Date: 2026-02-02 Difficulty: Medium Topics: Heap, Quickselect Link: https://leetcode.com/problems/kth-largest-element-in-an-array/

Final Solution §

def findKthLargest(self, nums: List[int], k: int) -> int:
    min_heap = []
    for num in nums:
        heapq.heappush(min_heap, num)
        if len(min_heap) > k:
            heapq.heappop(min_heap)
    return min_heap[0]

Alternative Solution (Original) §

def findKthLargest(self, nums: List[int], k: int) -> int:
    min_heap = []
    for num in nums:
        if len(min_heap) < k:
            heapq.heappush(min_heap, num)
        else:
            if min_heap[0] < num:
                heapq.heappop(min_heap)
                heapq.heappush(min_heap, num)
    return min_heap[0]

The original has an optimization: only push/pop when the new element is larger than the current min.
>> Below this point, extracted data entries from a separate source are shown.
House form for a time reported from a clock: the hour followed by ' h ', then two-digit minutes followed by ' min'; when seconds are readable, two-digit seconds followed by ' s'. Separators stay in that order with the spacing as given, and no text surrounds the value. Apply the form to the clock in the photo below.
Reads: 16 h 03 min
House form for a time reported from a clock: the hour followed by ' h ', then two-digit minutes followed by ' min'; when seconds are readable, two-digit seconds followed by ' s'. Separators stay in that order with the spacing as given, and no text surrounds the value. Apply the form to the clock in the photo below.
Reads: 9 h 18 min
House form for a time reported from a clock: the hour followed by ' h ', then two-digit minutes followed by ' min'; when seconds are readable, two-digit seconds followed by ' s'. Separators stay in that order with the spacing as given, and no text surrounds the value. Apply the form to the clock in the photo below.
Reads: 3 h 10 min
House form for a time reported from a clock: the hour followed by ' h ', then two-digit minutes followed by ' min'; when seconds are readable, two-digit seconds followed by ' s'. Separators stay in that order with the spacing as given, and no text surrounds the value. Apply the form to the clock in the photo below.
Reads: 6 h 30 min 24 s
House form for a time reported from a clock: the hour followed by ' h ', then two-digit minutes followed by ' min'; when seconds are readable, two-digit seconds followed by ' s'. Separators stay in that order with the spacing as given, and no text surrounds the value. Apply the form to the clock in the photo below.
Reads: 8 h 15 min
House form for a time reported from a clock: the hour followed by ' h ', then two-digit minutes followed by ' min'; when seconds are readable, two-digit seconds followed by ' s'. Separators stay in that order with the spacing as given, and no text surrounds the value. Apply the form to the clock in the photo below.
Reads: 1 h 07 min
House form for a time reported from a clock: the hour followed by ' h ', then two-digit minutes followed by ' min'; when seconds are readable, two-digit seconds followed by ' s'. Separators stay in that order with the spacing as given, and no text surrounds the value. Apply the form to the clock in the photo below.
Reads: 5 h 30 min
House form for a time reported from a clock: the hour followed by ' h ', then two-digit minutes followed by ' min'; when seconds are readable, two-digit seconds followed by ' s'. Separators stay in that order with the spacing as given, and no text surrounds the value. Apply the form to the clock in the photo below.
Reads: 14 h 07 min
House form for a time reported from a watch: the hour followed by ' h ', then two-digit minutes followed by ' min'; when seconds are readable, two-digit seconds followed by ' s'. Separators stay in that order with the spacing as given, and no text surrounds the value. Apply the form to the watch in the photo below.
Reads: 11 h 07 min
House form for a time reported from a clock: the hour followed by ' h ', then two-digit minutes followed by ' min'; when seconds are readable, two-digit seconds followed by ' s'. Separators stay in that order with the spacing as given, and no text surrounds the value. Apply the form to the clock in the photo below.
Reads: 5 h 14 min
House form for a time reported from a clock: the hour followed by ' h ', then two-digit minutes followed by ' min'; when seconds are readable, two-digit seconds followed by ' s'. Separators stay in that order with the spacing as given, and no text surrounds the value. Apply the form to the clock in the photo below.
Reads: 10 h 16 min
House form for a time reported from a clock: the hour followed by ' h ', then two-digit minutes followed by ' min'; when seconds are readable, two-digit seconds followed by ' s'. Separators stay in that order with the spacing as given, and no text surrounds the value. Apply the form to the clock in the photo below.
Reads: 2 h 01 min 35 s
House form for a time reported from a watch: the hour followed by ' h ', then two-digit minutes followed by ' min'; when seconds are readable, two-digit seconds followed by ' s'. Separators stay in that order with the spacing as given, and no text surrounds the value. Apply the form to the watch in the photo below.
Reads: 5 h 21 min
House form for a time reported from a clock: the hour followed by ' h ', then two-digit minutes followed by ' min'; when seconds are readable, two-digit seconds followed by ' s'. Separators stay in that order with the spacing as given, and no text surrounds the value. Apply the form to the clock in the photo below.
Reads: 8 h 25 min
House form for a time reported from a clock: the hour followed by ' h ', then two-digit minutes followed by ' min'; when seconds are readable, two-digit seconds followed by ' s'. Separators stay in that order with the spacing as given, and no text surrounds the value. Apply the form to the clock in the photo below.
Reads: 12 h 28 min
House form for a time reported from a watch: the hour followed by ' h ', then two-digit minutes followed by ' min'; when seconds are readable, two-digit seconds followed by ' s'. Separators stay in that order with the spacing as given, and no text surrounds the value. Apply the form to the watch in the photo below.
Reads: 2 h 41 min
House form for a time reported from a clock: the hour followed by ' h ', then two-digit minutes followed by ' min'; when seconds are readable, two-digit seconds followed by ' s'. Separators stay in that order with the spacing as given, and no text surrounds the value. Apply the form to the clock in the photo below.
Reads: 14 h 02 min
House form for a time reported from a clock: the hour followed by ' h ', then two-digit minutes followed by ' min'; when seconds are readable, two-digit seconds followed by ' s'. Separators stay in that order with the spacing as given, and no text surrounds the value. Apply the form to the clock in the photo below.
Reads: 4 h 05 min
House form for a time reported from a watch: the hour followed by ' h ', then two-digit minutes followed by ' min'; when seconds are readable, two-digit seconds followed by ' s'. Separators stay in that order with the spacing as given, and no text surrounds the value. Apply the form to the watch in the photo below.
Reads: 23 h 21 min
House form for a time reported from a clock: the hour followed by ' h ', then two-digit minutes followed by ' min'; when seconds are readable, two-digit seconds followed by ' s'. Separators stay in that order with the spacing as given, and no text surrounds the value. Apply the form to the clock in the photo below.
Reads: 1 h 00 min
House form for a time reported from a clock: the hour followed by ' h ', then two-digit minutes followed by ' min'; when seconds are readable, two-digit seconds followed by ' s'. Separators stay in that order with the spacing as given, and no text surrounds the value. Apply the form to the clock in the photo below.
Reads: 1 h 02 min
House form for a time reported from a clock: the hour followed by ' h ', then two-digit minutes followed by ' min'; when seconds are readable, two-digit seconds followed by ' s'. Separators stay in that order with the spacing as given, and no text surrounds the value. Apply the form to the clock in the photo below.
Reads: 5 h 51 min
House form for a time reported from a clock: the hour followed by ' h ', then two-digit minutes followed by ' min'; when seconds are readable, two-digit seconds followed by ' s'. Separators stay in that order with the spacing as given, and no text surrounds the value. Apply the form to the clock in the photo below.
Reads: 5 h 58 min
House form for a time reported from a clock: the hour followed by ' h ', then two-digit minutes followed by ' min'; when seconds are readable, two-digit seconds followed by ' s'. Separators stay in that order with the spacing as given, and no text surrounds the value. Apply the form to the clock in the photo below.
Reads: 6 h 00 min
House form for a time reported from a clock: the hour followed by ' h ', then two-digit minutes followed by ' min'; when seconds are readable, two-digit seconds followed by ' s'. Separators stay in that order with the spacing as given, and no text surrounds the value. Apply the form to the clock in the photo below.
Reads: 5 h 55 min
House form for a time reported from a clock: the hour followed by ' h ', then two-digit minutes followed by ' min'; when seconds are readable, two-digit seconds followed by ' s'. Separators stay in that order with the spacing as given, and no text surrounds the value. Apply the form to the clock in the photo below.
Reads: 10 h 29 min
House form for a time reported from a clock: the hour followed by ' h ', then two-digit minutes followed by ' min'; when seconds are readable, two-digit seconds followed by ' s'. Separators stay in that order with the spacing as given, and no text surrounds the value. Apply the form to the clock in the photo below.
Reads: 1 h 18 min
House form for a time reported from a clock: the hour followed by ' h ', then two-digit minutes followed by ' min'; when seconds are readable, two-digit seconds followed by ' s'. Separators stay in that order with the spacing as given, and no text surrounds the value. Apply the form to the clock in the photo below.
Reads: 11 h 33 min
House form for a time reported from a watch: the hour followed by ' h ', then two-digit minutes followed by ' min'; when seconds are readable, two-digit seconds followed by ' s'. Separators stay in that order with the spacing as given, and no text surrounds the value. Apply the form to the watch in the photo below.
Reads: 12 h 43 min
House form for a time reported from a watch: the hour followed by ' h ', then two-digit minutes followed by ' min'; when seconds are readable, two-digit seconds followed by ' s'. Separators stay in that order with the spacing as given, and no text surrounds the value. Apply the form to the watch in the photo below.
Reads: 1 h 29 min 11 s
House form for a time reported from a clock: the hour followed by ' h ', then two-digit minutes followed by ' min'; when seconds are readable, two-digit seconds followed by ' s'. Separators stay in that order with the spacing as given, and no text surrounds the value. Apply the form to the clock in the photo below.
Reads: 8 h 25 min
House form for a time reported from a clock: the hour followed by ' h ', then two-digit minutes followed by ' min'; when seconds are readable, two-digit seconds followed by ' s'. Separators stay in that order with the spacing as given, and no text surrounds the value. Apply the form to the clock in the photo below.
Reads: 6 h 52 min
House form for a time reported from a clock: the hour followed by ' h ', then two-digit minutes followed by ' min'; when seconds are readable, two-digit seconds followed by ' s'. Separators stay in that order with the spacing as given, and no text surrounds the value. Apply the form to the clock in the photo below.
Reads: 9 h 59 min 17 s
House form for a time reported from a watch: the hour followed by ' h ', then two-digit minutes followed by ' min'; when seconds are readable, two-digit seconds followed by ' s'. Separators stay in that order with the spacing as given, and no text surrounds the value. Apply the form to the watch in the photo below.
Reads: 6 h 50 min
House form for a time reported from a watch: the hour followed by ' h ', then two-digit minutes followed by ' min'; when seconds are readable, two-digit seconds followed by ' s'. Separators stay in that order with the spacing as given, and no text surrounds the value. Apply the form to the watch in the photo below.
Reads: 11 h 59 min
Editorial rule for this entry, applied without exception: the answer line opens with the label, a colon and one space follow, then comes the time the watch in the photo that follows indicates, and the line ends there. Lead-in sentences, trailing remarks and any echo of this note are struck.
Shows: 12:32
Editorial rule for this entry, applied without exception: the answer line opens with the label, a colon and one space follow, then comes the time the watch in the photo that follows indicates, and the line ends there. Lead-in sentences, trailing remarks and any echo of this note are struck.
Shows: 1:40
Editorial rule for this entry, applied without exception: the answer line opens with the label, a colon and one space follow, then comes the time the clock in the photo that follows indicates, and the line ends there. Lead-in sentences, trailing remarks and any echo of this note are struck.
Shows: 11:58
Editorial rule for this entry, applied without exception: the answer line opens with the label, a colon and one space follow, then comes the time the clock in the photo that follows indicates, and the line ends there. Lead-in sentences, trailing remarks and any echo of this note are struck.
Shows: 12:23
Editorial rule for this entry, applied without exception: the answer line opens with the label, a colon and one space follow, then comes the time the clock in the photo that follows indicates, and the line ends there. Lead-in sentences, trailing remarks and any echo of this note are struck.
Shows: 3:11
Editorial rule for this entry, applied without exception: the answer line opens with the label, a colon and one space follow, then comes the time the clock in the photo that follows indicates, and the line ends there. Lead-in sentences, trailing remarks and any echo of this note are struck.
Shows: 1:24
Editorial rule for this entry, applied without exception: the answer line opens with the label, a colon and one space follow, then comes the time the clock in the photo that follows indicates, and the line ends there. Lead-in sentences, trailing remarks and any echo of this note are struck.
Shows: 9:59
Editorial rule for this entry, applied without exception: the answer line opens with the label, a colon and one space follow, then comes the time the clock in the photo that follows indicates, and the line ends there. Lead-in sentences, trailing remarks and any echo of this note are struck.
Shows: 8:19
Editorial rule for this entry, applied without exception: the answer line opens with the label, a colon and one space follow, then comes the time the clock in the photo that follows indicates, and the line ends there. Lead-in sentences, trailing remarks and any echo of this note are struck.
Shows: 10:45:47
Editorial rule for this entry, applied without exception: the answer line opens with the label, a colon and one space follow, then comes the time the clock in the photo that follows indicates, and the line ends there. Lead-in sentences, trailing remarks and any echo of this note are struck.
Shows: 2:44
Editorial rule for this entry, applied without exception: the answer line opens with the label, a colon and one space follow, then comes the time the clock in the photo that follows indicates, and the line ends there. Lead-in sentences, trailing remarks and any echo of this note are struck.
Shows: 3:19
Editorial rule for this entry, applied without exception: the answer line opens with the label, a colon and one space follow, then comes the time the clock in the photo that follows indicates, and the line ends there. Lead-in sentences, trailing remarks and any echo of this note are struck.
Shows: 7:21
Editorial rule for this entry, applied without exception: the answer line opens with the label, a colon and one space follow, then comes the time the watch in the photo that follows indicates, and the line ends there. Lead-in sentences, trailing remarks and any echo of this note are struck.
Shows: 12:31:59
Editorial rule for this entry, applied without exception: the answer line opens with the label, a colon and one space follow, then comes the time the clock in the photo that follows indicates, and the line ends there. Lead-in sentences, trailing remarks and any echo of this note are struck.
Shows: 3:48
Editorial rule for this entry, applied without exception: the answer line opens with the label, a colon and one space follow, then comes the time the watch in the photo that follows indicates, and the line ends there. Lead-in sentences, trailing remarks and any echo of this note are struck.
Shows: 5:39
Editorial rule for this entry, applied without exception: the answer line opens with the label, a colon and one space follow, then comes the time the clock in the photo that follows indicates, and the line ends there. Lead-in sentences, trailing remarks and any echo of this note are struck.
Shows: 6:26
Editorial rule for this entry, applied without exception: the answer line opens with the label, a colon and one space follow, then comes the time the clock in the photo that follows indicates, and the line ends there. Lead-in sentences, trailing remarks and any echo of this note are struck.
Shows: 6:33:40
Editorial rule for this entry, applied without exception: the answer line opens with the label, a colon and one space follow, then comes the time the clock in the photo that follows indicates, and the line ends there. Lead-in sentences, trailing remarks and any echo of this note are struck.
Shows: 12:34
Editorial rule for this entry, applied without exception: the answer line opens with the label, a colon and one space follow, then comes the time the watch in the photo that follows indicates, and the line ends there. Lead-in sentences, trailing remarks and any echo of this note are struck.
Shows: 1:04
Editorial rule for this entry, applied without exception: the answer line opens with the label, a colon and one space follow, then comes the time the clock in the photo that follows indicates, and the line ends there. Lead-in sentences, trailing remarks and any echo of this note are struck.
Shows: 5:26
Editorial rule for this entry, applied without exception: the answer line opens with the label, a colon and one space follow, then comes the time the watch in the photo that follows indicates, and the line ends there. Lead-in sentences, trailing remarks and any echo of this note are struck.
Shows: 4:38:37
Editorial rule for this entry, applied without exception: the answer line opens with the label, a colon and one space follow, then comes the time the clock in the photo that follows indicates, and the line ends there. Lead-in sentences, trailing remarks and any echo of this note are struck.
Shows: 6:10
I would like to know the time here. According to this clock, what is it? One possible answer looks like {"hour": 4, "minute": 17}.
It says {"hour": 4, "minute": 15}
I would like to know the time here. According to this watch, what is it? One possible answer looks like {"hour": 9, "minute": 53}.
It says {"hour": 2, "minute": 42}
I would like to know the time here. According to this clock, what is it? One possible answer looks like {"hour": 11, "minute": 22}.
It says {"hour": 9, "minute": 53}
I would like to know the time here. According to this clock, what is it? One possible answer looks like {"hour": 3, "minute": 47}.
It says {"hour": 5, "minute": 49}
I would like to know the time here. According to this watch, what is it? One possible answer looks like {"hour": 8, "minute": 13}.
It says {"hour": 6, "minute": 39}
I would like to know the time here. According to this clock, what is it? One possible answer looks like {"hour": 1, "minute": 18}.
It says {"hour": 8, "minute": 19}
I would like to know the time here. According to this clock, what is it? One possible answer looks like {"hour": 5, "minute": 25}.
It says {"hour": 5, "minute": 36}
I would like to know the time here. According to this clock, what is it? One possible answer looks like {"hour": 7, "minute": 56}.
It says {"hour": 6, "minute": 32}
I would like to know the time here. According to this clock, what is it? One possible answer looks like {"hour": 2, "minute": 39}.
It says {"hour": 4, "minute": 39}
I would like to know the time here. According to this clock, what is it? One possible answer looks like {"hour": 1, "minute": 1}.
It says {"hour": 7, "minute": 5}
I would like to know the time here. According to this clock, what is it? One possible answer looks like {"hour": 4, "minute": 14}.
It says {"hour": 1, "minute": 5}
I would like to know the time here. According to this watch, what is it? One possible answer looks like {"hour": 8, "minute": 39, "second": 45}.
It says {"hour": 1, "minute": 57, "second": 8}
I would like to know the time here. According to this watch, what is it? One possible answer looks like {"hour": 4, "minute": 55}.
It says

Avoids unnecessary operations.

Initial Issues §

• Used heapify(min_heap) on empty list - unnecessary (and should be heapq.heapify())

Key Learnings §

Why Min Heap of Size K Works §

1. Keep a min heap that never exceeds size k
2. When it overflows, pop the minimum (smallest element gets kicked out)
3. After processing all elements, heap contains the k largest elements
4. Root of min heap = smallest of k largest = kth largest

Time Complexity: O(n log k) §

• n: Process each element once
• log k: Each heap operation on a heap of size k

Better than O(n log n) when k << n.

Alternative: Quickselect §

Approach	Time (avg)	Time (worst)	Space
Min heap of size k	O(n log k)	O(n log k)	O(k)
Quickselect	O(n)	O(n²)	O(1)

Quickselect idea:

1. Partition array around a pivot
2. If pivot lands at kth largest position, done
3. Otherwise, recurse on only ONE side (not both)

Faster average case but risky worst case. Heap is safer.

Nuances to Remember §

• Use min heap for kth largest (kicks out smallest, keeps k largest)
• Use max heap for kth smallest (kicks out largest, keeps k smallest)
• Root of min heap of k largest = kth largest
• heapq in Python is a min heap by default

Q&A Highlights §

Q: Why min heap and not max heap? A: Min heap kicks out the smallest when it overflows. After seeing all elements, the k survivors are the k largest. The root (minimum of k largest) is the kth largest.

Q: Why O(n log k)? A: We iterate n elements, and each heap push/pop is O(log k) because the heap has at most k elements.